由起子に「好きなのはあなただけど、結婚する相手ではない」とキッパリ断定された若原は、ぐうの音も出なくなってしまうのでした。

市川崑さんの監督映画


1952年公開

平凡で真面目だけが取り柄の、特に頭が切れるというタイプでも無い主人公が「ガッツ」一つで出世コースに乗っている様子は、努力次第で希望が持てる時代を表していると思いました。

ただ会長令嬢との結婚となると話は別のようで、そこには家柄などの問題が出てくるようです。
大企業ともなると、上に行くほど身分の壁のようなものにぶち当たるのは今も昔も同じという感じがします。

上り調子の若原とは対照的な存在として、万年平社員で中高年になってしまった町田さんというキャラが「サラリーマンの悲哀」の象徴として登場しています。

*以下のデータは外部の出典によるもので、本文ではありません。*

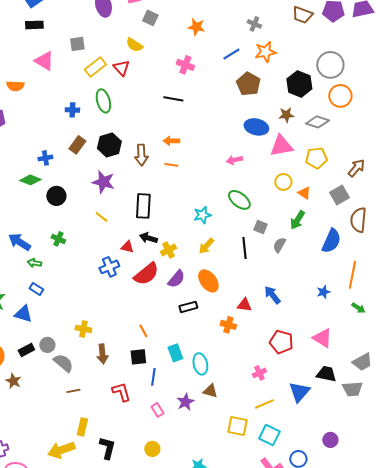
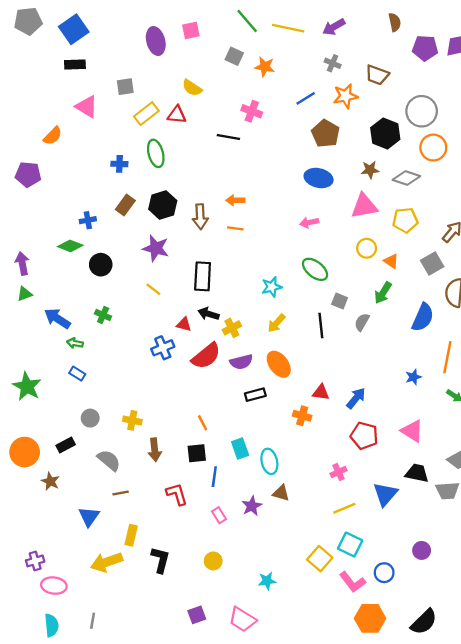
brown trapezoid: (302, 15) -> (377, 75), moved
gray square: (150, 18) -> (234, 56), moved
red triangle: (121, 68) -> (177, 115), turned -42
orange semicircle: (15, 86) -> (53, 136), turned -48
black line: (173, 99) -> (228, 137), moved
blue ellipse: (256, 127) -> (319, 178), moved
purple semicircle: (176, 279) -> (241, 362), turned 36
blue arrow: (272, 295) -> (356, 398), moved, turned 78
blue triangle: (23, 314) -> (89, 516), moved, turned 48
gray circle: (47, 345) -> (90, 418), moved
yellow square: (237, 426) -> (320, 559), moved, turned 30

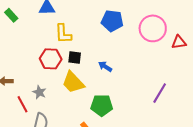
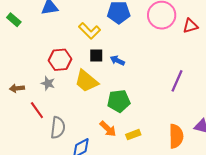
yellow L-shape: (63, 34) -> (90, 31), moved, turned -35
black square: (75, 57) -> (96, 55), moved
gray star: (39, 92) -> (48, 83), moved

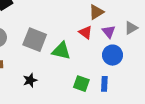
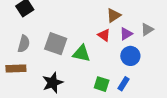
purple triangle: (109, 32) -> (126, 34), turned 40
black star: (30, 80) -> (53, 83), size x1.5
blue rectangle: (104, 84) -> (124, 84), turned 32

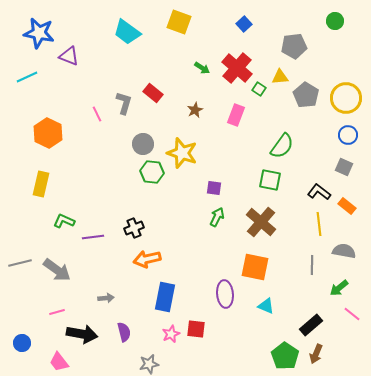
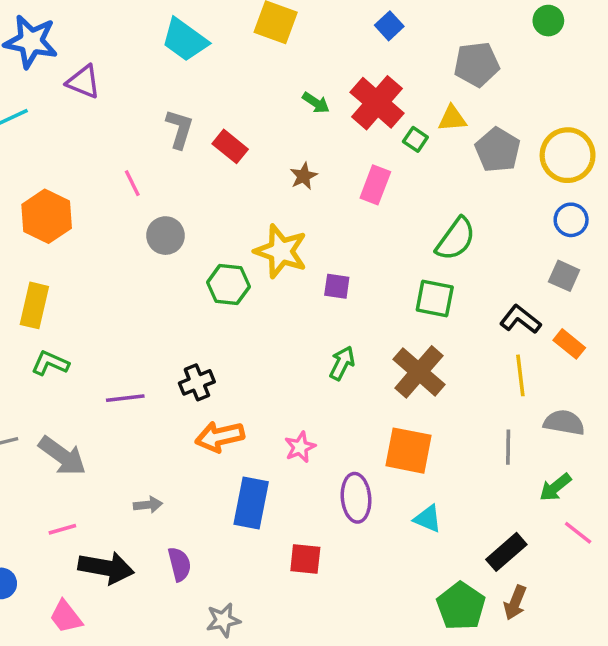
gray L-shape: (124, 103) -> (179, 129), moved
gray circle: (143, 144) -> (165, 236), moved
purple square: (214, 188) -> (337, 286), moved
green L-shape: (64, 221) -> (50, 363), moved
pink star: (171, 334) -> (300, 447), moved

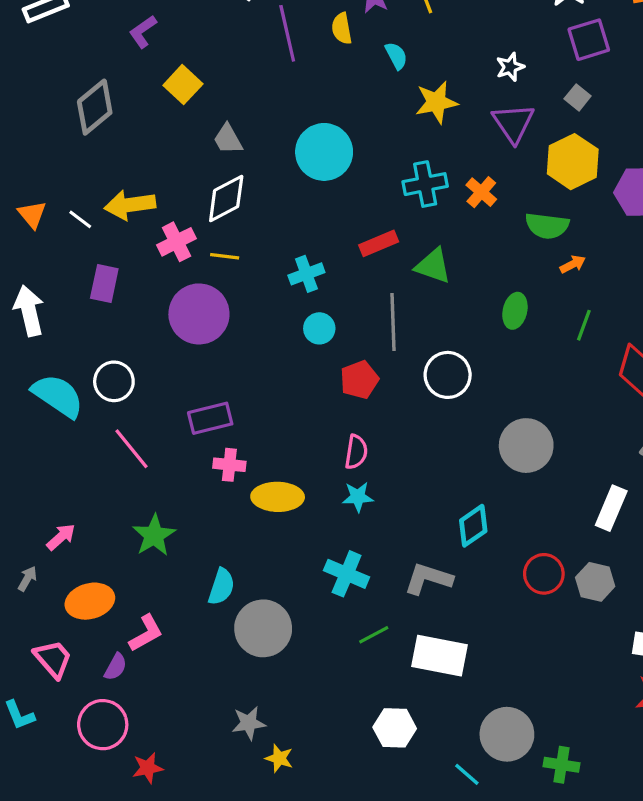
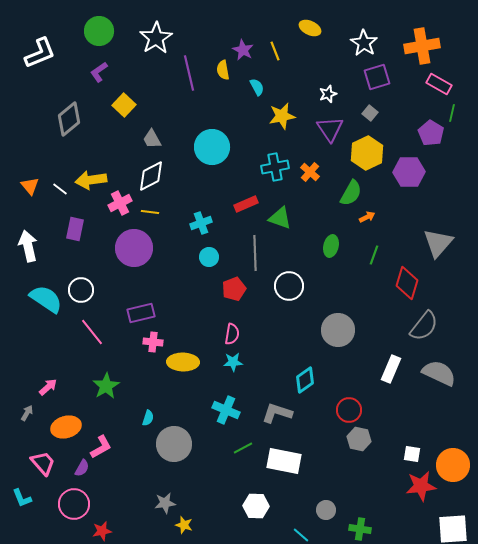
green semicircle: (547, 226) -> (351, 193), turned -68
gray hexagon: (595, 582) -> (359, 439), moved
cyan semicircle: (221, 587) -> (148, 418), size x0.7
gray circle: (507, 734) -> (326, 510), size x0.6

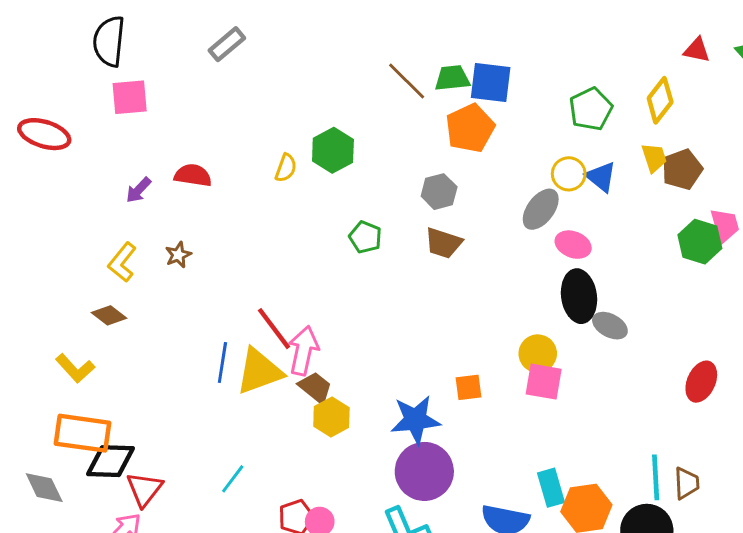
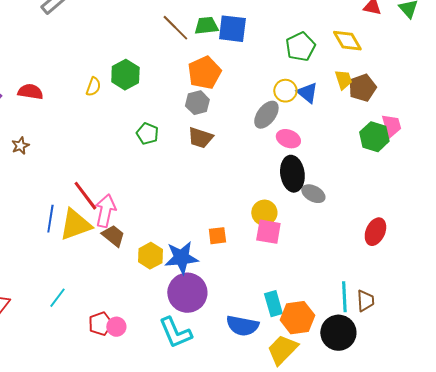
yellow diamond: (660, 100) -> (347, 41), turned -68
orange pentagon: (470, 128) -> (204, 73), moved
yellow hexagon: (331, 417) -> (150, 256), moved

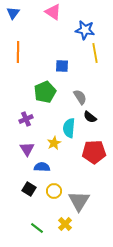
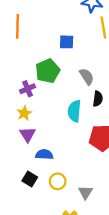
black semicircle: (90, 117) -> (98, 99), turned -120
purple cross: (26, 119) -> (28, 89), moved
yellow star: (54, 143) -> (24, 113), moved
gray triangle: (79, 201) -> (86, 192), size x0.6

彼が失敗ばかりして若手に怒られている様子は確かに哀れですが、それでも飛ばされもせず定年まで続けられるというのは、まだ良い方のような気がします。

そしてサラリーマンは「将来が暗い」とか「一生こき使われる」というセリフがよく出てきますが、案外 運動会やお昼休み、飲み会の様子などを見ていると、けっこう楽しそうに見えてしまいます。

現代の就活で苦労する若者や、過酷な労働環境で疲弊する正社員の姿とはだいぶ違うと思いました。